Alison Stewart: We've seen all of the images from the Met Gala. Who provided a good conduit between the Met Gala and what this show is about?
Monica Miller: [crosstalk] I saw so many people doing that. One of the great pleasures of this whole process for me has been-- When I wrote my book a long time ago, it was designed for an academic audience. One of the things that has been both pleasurable and funny to me is the way that this book has now made it into a much more popular arena, including the hands of some celebrities, which has been really wonderful. For me, what I saw happening at the Met Gala was that people studied. I mean, I feel like, because it was associated with my book, like there was an assignment. [crosstalk]
Alison Stewart: [laughs] "They got the assignment."
Monica Miller: They got the assignment. They really did, and it was so beautiful, I mean, for me, to see. For example, Colman Domingo, he knew the assignment ahead of time, and really, in the way that-- He had two different looks. One that was related to the Moors in Spain, and another that was much more related to kind of zoot suiting in the early part of the 20th century.
Colman has been studying and actually adding to the discourse for a very long time. I really loved Jodie Turner-Smith. Her ensemble was a tribute to a 19th century Black woman in Paris who was a well-known equestrian there. It was phenomenal.
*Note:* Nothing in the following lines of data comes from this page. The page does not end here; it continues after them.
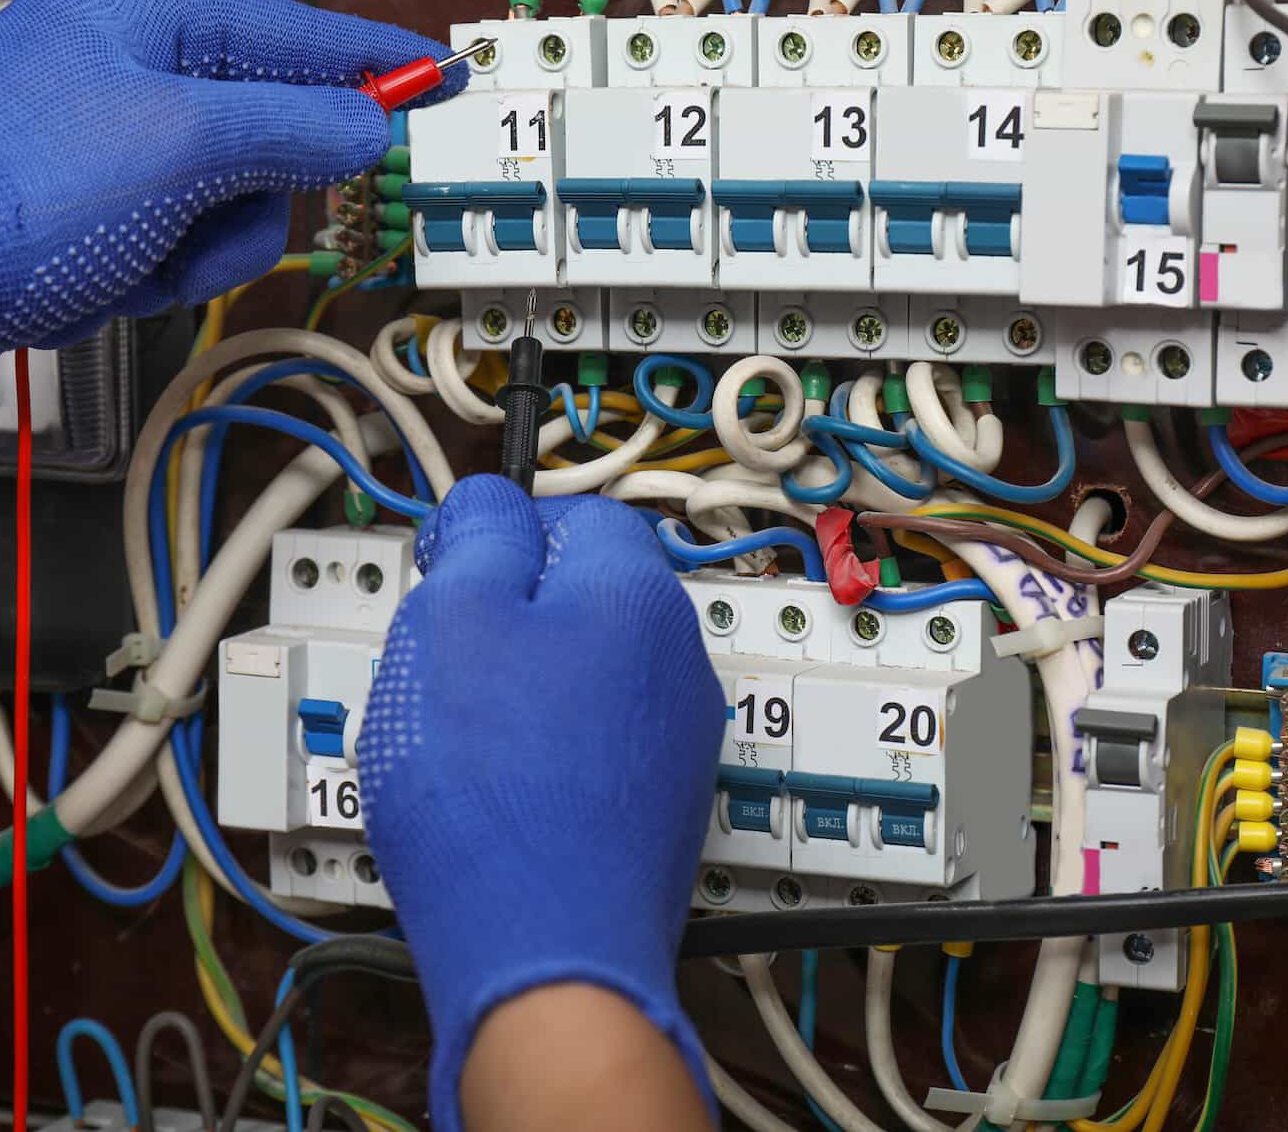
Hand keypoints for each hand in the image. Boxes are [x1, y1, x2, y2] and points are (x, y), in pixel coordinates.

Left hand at [0, 0, 464, 348]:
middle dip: (253, 194)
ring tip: (150, 251)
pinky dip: (174, 269)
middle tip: (221, 208)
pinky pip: (202, 241)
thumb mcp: (180, 144)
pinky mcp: (125, 209)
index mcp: (146, 15)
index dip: (375, 60)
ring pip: (246, 203)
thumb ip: (294, 128)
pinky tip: (123, 270)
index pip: (295, 33)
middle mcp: (143, 72)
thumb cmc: (16, 185)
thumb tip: (368, 126)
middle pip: (277, 132)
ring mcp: (134, 146)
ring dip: (210, 246)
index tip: (440, 74)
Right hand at [359, 476, 724, 1130]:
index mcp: (636, 593)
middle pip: (580, 596)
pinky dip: (542, 749)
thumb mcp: (454, 618)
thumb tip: (493, 502)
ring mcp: (675, 737)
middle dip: (507, 614)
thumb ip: (478, 537)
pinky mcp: (658, 804)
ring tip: (460, 736)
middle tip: (443, 659)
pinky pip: (590, 743)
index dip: (502, 532)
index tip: (452, 569)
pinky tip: (495, 788)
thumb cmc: (495, 787)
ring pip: (582, 673)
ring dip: (520, 685)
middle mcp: (676, 658)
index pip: (575, 513)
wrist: (546, 953)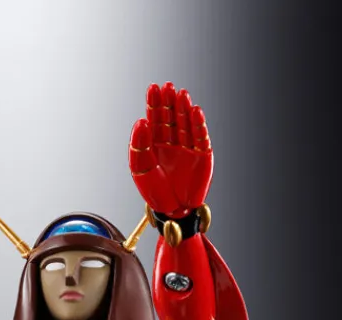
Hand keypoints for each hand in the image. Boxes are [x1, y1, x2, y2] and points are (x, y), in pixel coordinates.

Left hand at [129, 82, 212, 218]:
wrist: (173, 211)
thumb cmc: (155, 192)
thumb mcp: (140, 169)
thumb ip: (138, 145)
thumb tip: (140, 121)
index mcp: (156, 145)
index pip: (155, 120)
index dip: (155, 104)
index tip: (153, 88)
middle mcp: (173, 143)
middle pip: (172, 118)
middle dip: (169, 102)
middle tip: (167, 87)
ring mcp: (188, 148)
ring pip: (186, 124)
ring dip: (184, 109)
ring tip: (181, 94)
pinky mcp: (202, 155)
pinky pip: (201, 137)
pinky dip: (198, 124)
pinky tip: (195, 111)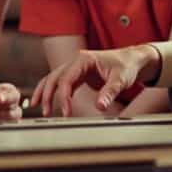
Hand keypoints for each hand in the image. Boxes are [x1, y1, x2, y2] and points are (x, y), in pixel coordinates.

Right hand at [31, 45, 159, 116]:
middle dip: (48, 95)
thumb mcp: (121, 79)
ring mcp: (76, 68)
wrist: (133, 60)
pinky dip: (53, 91)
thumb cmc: (127, 66)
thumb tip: (100, 107)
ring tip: (39, 107)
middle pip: (55, 77)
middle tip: (46, 112)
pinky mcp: (78, 75)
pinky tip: (47, 102)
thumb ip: (110, 92)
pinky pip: (61, 83)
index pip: (66, 78)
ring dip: (45, 92)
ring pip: (54, 78)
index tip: (66, 112)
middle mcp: (76, 62)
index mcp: (84, 60)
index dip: (63, 96)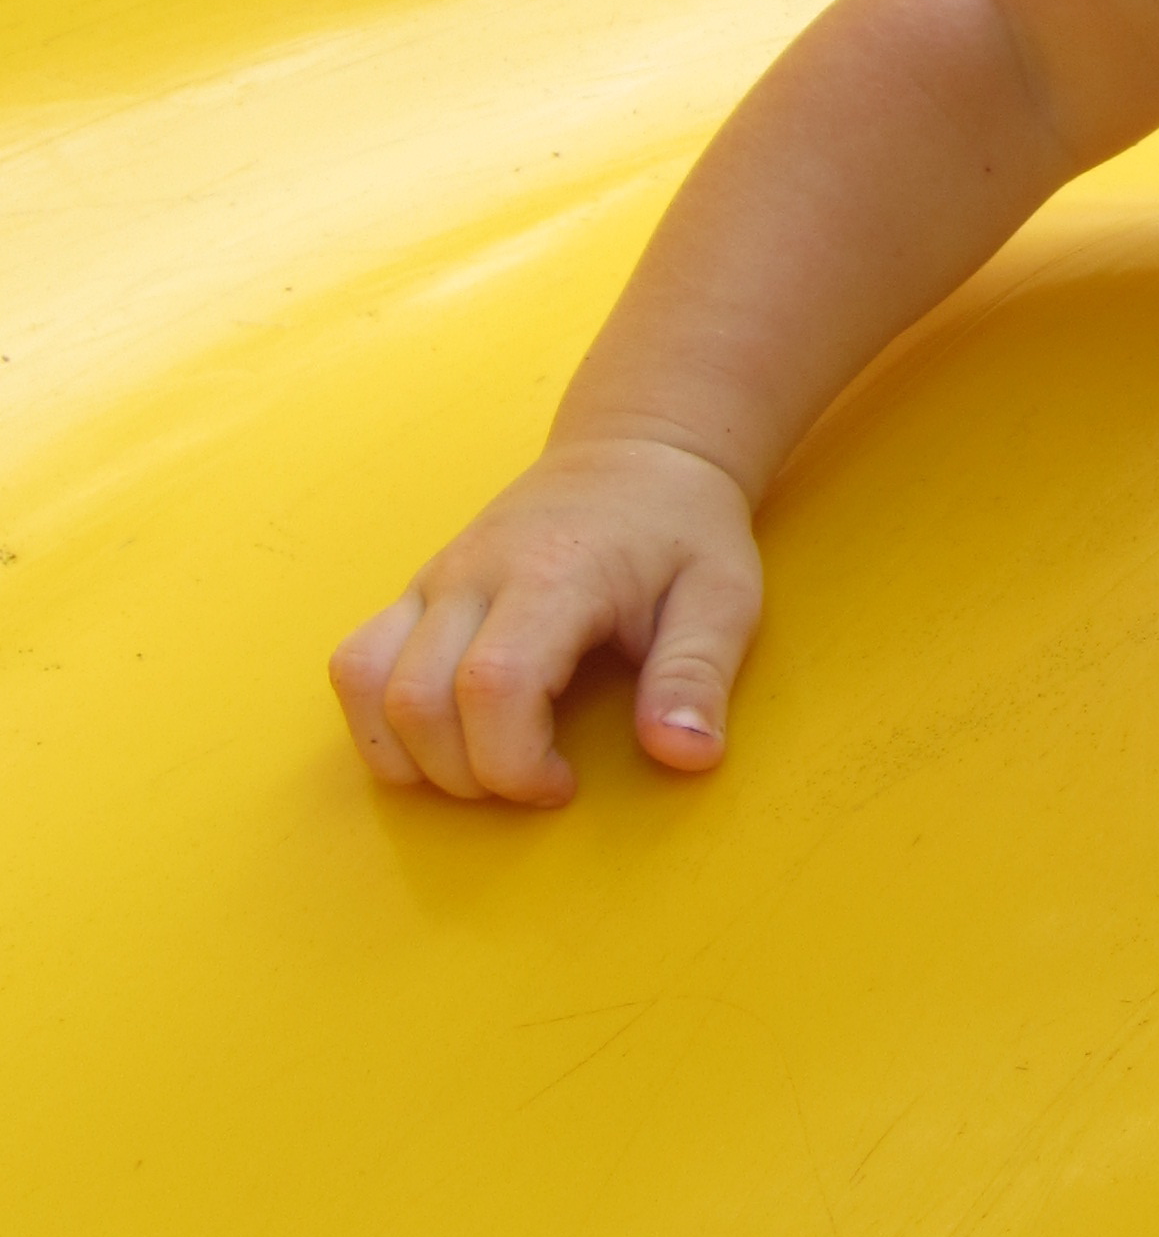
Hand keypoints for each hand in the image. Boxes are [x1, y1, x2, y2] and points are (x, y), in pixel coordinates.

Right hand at [328, 438, 764, 804]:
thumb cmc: (683, 528)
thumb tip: (684, 755)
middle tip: (534, 778)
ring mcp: (435, 578)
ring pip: (365, 682)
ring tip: (486, 761)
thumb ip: (698, 675)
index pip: (493, 686)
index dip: (516, 764)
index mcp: (554, 572)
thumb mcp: (724, 595)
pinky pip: (356, 663)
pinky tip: (444, 737)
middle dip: (467, 775)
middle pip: (417, 699)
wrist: (637, 452)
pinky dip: (380, 721)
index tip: (565, 784)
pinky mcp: (416, 590)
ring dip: (412, 755)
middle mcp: (475, 572)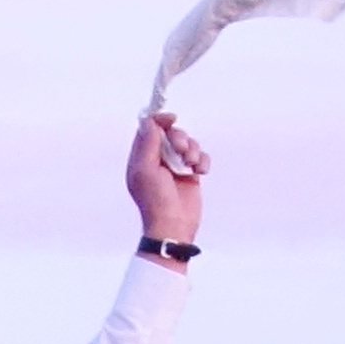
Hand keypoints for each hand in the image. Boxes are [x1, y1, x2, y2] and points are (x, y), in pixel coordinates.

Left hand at [129, 109, 207, 247]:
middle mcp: (157, 160)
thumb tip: (148, 121)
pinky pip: (200, 156)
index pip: (149, 129)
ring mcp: (174, 166)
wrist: (174, 225)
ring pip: (188, 143)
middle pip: (171, 133)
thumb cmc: (156, 201)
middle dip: (179, 138)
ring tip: (191, 164)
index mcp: (142, 158)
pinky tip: (200, 171)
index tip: (171, 119)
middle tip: (182, 150)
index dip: (160, 120)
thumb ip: (148, 144)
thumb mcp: (146, 170)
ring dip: (193, 150)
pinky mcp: (190, 174)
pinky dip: (202, 161)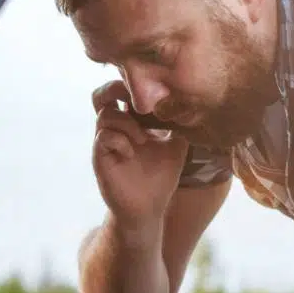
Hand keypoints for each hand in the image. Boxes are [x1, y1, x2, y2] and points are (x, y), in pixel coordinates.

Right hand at [89, 80, 188, 224]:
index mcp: (130, 122)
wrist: (150, 207)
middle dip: (117, 90)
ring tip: (144, 140)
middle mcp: (115, 129)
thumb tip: (192, 100)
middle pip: (101, 95)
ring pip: (105, 115)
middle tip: (138, 102)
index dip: (132, 85)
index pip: (122, 92)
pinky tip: (133, 152)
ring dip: (127, 123)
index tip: (153, 93)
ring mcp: (106, 143)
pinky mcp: (101, 159)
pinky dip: (120, 140)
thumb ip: (178, 121)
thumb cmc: (161, 176)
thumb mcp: (176, 143)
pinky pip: (104, 137)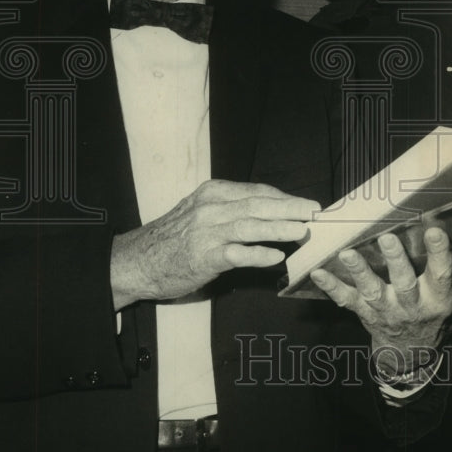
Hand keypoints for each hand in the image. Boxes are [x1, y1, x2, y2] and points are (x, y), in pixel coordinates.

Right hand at [110, 180, 316, 308]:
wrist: (138, 260)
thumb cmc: (173, 237)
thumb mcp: (201, 212)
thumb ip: (231, 209)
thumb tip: (270, 211)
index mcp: (214, 193)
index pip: (257, 191)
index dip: (285, 197)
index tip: (306, 203)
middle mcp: (211, 208)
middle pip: (258, 204)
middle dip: (290, 208)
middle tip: (314, 212)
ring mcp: (207, 232)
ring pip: (250, 226)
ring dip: (279, 228)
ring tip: (301, 231)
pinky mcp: (203, 257)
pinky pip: (236, 254)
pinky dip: (257, 254)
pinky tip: (275, 257)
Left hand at [309, 227, 451, 367]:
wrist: (412, 354)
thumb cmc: (442, 314)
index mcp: (438, 298)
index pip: (442, 274)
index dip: (440, 253)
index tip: (436, 230)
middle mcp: (411, 305)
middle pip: (403, 283)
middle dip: (395, 261)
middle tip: (386, 237)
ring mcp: (385, 311)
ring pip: (371, 292)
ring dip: (359, 272)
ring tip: (347, 253)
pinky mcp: (364, 313)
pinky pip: (345, 301)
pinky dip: (331, 287)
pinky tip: (317, 272)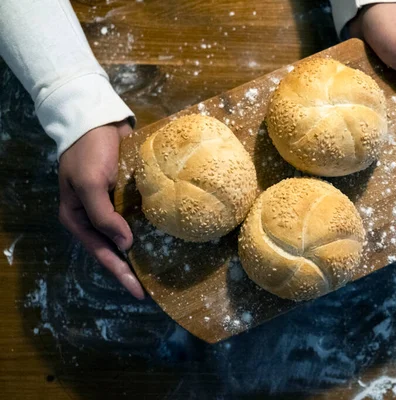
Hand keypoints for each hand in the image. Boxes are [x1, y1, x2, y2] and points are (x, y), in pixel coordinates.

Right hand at [58, 120, 143, 299]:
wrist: (98, 120)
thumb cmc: (89, 152)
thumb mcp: (90, 183)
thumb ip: (104, 216)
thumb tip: (125, 244)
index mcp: (78, 219)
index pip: (102, 253)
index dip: (121, 274)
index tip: (140, 292)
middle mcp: (93, 217)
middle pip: (114, 250)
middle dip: (131, 269)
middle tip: (153, 288)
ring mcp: (110, 206)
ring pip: (126, 236)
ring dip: (141, 251)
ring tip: (161, 268)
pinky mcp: (125, 195)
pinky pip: (137, 217)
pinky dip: (147, 229)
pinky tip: (163, 239)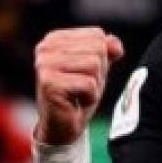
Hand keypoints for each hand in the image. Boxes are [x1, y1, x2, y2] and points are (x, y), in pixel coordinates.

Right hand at [34, 27, 124, 144]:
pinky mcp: (49, 84)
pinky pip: (89, 84)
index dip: (101, 58)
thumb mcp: (98, 67)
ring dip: (94, 85)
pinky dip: (90, 97)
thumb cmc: (79, 93)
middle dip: (98, 72)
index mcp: (55, 38)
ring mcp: (45, 65)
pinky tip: (76, 102)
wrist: (62, 126)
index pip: (97, 35)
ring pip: (94, 65)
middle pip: (97, 49)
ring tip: (79, 93)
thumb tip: (116, 46)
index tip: (84, 73)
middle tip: (82, 86)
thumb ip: (108, 49)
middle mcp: (45, 48)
I mean, it was just absolutely phenomenal, but people really studied, and I was really-- it was actually really moving for me.
Alison Stewart: My guest has been Monica Miller, a Barnard College professor and chair of Africana Studies. She is the guest curator of the Met's new exhibition titled "Superfine: Tailoring Black Style." Thank you for being with us and thank you for bearing through the technical difficulties.
Monica Miller: Oh, thank you so much, Alison. I'm very happy to have had this time with you.